Interim Minister of Interior Mohamed Ibrahim held a meeting on Monday afternoon to discuss the implementation of the new law that has received much criticism both domestically and internationally. During the meeting Ibrahim stressed the need for the ministry to make plans ensure that approved demonstrations do not block roads. He added that there is a commitment to “implement the procedures set by the law in dealing with demonstrations if they are not peaceful.”
The Ministry of Interior said in a statement on Tuesday evening that it had monitored 6 April Youth Movement’s calls for protests prior to the demonstrations outside the Shura Council. The ministry added that it had communicated with former coordinator of the movement Ahmed Maher informing him that since he called for protests, he should go to Qasr Al-Nil police station to obtain approval for the protest.

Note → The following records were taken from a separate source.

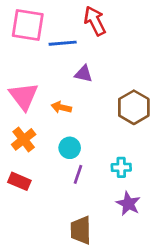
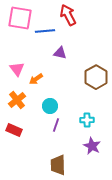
pink triangle: (24, 96) -> (17, 69), size x0.7
orange arrow: (61, 107) -> (36, 79), moved, turned -48

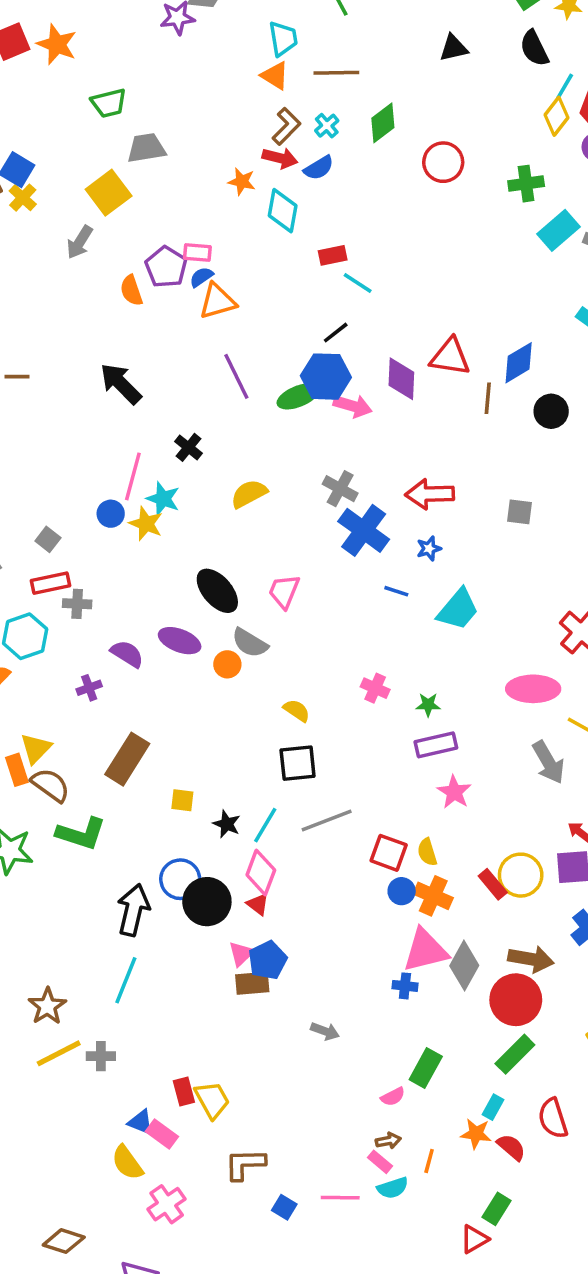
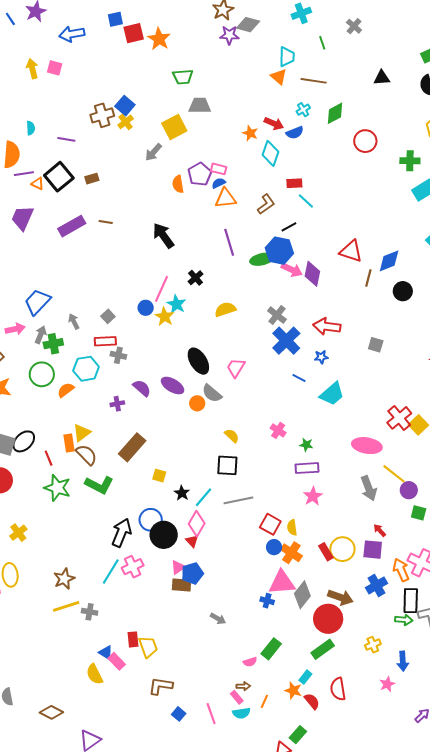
brown L-shape: (286, 126) -> (266, 204), moved
purple diamond: (401, 379) -> (312, 274), moved
pink line: (340, 1198) -> (211, 714), turned 60
pink cross: (167, 1204) -> (133, 567), moved

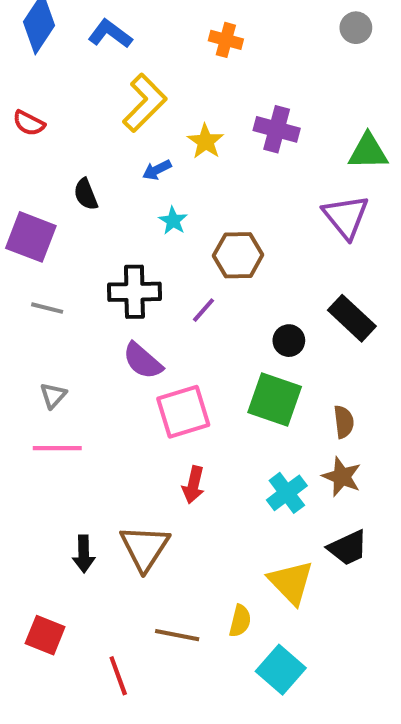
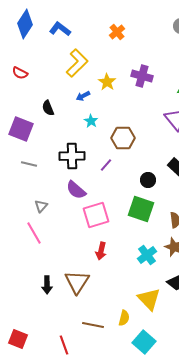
orange cross: (226, 40) -> (117, 32), turned 35
gray triangle: (53, 395) -> (41, 206), moved
pink line: (57, 448) -> (34, 233), turned 60
red square: (45, 635) -> (18, 339), moved

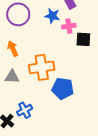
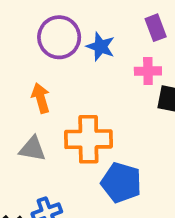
blue star: (52, 16) -> (101, 47), moved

“But he insisted on refusing and planning the protest without notifying the concerned police department,” the statement read.
6 April media director Khaled Al-Masry denied that the group had organised the protest, saying it had only been a participant.
At around 5pm, approximately 200 people rallied outside the Shura Council “violating the Protest Law” through blocking the road and stalling traffic, the ministry said, after which Security forces issued warnings and called on the protesters to leave, to no avail. The ministry accused the protesters of pelting security forces with rocks, which “urged” them to respond with using water cannons. The Ministry of Interior said security forces were able to disperse the protest and arrest 28 “rioters”; a report of the incident was filed and the public prosecution was notified to begin its interrogations.
Political groups and activists criticised the new law for violating the right to protest and freedom of assembly, saying that it makes it almost impossible to hold a protest.